Mwananchi 12.10.2022

Sozialabgaben werden zurückgezahlt

Die Regierung beschloss, den Betroffenen der Entlassungswelle im Jahre 2017 ihre Sozialabgaben zurückzugeben. Auf Anweisung des damaligen Präsidenten Magufuli war eine Überprüfung der Zeugnisse aller Regierungsmitarbeiter durchgeführt worden. Infolge wurden über 14,000 Angestellte entlassen, da sie bei ihrer Einstellung gefälschte Abgangszeugnisse von Schulen bzw. Hochschulen vorgelegt hatten. Mit dieser fristlosen Entlassung verfielen auch alle Beiträge, die sie in die staatliche Rentenkasse NSSF eingezahlt hatten.

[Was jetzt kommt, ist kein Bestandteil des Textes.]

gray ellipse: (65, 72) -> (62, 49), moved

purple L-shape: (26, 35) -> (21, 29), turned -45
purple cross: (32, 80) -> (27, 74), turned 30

Nach dem Tode Magufulis wurde hin und wieder Kritik an der Maßnahme geäußert, da die Entlassungen ohne Rücksicht auf tatsächlich geleistete Dienstjahre durchgeführt wurden. Jetzt stimmte Präsidentin Samia zu, den Betroffenen die von ihren Gehältern einbehaltenen Sozialbeträge - ohne den Arbeitgeberanteil auszuzahlen. Weniger erfreulich dürfte für viele die damit verbundene Bürokratie sein: sie sollen mit 2 Fotos ihre ehemaligen Dienststellen aufsuchen, um sich hier ihre Tätigkeit auf einem Formular bestätigen zu lassen, was in zahlreichen Fällen weite Reisen bedeuten wird.